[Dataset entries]
################

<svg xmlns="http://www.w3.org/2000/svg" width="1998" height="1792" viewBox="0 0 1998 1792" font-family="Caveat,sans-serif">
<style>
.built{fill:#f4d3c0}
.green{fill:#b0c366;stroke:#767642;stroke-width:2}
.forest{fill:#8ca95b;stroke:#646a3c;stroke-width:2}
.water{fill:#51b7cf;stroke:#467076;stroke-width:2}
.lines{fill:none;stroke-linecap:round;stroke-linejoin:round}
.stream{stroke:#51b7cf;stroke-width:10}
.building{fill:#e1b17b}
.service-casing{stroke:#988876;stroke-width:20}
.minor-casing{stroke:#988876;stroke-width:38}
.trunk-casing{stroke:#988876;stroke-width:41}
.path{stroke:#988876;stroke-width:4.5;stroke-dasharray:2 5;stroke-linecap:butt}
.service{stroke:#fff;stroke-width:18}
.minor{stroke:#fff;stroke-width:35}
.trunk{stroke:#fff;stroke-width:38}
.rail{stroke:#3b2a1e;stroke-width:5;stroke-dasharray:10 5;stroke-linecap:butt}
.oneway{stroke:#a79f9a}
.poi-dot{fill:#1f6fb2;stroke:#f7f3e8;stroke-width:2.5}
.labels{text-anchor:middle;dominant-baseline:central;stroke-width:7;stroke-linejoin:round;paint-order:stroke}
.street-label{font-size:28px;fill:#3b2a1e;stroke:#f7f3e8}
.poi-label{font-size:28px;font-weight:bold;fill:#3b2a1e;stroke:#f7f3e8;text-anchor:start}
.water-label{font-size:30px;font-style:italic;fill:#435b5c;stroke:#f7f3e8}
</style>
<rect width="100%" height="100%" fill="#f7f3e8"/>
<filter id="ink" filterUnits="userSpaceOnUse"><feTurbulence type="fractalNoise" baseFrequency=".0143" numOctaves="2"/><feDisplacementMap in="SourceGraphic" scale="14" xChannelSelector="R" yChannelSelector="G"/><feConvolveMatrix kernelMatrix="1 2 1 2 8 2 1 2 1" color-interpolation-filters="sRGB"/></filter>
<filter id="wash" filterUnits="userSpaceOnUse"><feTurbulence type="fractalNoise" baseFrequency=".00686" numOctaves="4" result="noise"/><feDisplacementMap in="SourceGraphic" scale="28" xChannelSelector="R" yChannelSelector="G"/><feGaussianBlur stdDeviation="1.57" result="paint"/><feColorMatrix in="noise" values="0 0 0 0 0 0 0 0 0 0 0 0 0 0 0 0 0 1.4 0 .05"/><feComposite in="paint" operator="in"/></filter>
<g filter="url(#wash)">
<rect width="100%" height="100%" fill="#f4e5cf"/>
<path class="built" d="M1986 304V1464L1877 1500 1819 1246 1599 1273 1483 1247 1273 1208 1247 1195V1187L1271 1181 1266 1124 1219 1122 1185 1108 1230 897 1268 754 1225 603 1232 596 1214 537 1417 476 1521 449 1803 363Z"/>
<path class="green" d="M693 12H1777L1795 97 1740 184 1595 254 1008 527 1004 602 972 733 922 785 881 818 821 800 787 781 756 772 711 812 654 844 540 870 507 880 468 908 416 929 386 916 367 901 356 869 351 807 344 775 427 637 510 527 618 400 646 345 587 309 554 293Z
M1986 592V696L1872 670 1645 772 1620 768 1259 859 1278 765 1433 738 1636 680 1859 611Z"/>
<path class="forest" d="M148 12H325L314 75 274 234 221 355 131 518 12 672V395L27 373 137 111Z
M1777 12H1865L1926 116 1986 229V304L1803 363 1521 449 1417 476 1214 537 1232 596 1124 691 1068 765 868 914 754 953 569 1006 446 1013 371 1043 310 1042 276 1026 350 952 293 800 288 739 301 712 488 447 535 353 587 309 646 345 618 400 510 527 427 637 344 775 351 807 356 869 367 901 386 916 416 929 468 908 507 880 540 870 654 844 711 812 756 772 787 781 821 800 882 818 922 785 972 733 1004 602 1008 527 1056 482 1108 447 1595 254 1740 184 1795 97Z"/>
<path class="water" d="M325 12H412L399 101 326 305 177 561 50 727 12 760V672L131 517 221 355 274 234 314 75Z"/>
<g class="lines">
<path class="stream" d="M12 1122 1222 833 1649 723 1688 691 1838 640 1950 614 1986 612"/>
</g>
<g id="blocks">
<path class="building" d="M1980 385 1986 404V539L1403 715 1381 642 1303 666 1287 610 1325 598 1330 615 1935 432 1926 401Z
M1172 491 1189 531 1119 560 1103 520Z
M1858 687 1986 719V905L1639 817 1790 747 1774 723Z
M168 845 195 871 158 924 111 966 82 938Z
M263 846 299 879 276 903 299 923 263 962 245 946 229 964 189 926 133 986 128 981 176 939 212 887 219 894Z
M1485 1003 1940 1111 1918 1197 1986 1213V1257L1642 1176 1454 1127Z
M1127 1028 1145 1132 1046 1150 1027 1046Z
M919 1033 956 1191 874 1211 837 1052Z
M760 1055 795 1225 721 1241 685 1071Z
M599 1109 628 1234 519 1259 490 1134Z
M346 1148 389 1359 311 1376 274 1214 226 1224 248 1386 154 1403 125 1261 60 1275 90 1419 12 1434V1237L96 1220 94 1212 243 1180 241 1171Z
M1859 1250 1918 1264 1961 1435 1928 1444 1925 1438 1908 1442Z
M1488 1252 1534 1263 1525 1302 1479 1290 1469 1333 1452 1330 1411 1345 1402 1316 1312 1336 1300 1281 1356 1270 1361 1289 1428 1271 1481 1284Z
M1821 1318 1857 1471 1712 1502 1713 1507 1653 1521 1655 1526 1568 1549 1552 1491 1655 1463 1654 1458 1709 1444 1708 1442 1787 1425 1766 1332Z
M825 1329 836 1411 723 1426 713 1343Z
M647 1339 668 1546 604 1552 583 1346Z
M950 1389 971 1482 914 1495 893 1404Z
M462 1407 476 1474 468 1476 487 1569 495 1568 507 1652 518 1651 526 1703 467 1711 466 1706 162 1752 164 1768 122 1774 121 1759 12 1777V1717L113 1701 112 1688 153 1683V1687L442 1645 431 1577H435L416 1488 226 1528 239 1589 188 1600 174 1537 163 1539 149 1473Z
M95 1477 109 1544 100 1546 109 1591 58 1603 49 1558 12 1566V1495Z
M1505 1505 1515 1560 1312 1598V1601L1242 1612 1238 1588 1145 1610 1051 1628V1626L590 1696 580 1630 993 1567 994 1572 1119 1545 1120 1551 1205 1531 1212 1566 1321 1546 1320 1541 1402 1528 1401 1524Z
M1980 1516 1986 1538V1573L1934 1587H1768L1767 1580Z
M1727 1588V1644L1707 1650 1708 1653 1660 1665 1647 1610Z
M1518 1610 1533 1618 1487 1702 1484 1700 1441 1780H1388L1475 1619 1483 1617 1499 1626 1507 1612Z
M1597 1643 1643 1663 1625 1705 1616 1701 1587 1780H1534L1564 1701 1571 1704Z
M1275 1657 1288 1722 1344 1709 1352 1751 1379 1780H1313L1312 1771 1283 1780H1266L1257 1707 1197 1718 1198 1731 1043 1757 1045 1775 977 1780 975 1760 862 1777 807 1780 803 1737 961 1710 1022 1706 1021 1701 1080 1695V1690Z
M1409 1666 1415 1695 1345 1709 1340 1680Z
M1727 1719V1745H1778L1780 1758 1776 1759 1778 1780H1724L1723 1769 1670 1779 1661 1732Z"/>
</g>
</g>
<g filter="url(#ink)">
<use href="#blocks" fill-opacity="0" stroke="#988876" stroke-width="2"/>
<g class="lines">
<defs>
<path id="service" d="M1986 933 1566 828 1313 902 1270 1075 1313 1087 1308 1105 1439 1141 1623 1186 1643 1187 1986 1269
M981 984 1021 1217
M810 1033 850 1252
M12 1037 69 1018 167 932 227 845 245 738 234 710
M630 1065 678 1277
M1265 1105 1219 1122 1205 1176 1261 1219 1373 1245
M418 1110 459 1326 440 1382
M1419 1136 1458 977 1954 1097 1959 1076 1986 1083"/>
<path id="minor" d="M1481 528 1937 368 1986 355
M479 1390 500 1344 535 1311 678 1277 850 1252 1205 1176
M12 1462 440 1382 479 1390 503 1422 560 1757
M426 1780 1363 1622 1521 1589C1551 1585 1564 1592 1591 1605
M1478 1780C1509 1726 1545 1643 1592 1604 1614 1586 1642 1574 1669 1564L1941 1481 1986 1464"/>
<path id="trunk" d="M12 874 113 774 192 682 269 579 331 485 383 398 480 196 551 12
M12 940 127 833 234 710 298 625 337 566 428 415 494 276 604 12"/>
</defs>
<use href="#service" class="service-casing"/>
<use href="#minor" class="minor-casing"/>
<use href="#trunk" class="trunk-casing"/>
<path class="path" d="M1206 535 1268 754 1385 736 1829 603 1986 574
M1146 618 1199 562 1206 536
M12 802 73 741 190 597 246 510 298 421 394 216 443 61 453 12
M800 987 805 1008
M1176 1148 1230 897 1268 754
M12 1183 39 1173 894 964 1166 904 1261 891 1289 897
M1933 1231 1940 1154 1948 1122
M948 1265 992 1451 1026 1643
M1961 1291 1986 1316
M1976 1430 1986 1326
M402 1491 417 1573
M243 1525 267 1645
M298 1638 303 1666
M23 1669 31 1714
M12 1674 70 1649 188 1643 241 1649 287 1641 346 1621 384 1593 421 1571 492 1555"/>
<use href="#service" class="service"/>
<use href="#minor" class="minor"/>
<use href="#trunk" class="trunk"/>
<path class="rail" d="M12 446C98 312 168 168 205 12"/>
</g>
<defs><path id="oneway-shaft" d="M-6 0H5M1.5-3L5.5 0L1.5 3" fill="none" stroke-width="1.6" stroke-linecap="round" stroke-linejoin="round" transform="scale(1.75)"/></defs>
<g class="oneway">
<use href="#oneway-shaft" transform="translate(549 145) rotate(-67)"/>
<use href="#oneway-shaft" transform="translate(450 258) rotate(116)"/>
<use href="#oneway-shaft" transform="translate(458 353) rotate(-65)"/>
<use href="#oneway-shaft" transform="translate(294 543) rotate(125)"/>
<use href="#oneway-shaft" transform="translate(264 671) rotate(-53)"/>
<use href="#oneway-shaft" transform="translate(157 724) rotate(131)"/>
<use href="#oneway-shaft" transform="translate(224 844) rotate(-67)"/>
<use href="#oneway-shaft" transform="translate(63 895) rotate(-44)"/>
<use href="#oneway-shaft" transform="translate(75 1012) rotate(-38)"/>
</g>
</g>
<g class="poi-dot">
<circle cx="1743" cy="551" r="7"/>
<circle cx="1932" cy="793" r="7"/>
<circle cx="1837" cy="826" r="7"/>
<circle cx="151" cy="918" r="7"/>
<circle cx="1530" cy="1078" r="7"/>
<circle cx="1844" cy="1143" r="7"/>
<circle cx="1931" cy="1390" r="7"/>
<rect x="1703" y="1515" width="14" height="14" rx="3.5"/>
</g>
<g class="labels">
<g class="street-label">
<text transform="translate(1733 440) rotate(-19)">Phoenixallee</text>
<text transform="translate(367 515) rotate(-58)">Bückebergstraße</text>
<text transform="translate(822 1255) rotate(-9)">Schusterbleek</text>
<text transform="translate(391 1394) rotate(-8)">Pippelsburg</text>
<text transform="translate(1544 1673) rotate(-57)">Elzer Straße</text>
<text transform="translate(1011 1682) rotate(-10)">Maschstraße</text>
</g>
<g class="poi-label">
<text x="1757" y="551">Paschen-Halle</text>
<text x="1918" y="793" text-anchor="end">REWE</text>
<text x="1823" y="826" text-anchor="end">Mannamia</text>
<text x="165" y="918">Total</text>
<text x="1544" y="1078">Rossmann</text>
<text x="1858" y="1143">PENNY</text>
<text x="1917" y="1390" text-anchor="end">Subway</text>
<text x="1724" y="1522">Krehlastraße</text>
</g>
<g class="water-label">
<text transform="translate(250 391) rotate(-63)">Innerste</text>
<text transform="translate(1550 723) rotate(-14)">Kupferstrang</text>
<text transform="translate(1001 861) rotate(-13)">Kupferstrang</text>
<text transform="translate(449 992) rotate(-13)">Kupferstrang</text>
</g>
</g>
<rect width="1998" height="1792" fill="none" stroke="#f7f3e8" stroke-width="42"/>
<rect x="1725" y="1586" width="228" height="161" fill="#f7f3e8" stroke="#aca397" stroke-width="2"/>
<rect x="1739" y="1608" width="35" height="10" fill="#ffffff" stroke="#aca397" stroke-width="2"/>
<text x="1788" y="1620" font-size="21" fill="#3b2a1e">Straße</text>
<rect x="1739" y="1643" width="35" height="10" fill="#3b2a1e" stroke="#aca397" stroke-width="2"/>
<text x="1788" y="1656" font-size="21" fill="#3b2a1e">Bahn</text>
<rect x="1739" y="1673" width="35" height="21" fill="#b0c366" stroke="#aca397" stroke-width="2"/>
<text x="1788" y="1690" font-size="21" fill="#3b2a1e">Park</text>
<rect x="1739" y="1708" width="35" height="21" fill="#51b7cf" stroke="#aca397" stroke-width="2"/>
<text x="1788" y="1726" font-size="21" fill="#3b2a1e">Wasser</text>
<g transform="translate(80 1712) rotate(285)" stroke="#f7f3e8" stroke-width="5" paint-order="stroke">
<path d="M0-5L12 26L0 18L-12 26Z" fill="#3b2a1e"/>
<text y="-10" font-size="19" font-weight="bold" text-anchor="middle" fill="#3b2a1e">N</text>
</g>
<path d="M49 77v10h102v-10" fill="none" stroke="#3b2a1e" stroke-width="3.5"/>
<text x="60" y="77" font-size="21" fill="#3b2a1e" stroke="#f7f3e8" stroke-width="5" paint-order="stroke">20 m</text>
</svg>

################

### [Work order]
What are the lines above, starting at the one with "M426 1780 1363" and ending at the one with "M23 1669 31 1714"? Give them again exactly, and only them.

### [Reply]
M426 1780 1363 1622 1521 1589C1551 1585 1564 1592 1591 1605
M1478 1780C1509 1726 1545 1643 1592 1604 1614 1586 1642 1574 1669 1564L1941 1481 1986 1464"/>
<path id="trunk" d="M12 874 113 774 192 682 269 579 331 485 383 398 480 196 551 12
M12 940 127 833 234 710 298 625 337 566 428 415 494 276 604 12"/>
</defs>
<use href="#service" class="service-casing"/>
<use href="#minor" class="minor-casing"/>
<use href="#trunk" class="trunk-casing"/>
<path class="path" d="M1206 535 1268 754 1385 736 1829 603 1986 574
M1146 618 1199 562 1206 536
M12 802 73 741 190 597 246 510 298 421 394 216 443 61 453 12
M800 987 805 1008
M1176 1148 1230 897 1268 754
M12 1183 39 1173 894 964 1166 904 1261 891 1289 897
M1933 1231 1940 1154 1948 1122
M948 1265 992 1451 1026 1643
M1961 1291 1986 1316
M1976 1430 1986 1326
M402 1491 417 1573
M243 1525 267 1645
M298 1638 303 1666
M23 1669 31 1714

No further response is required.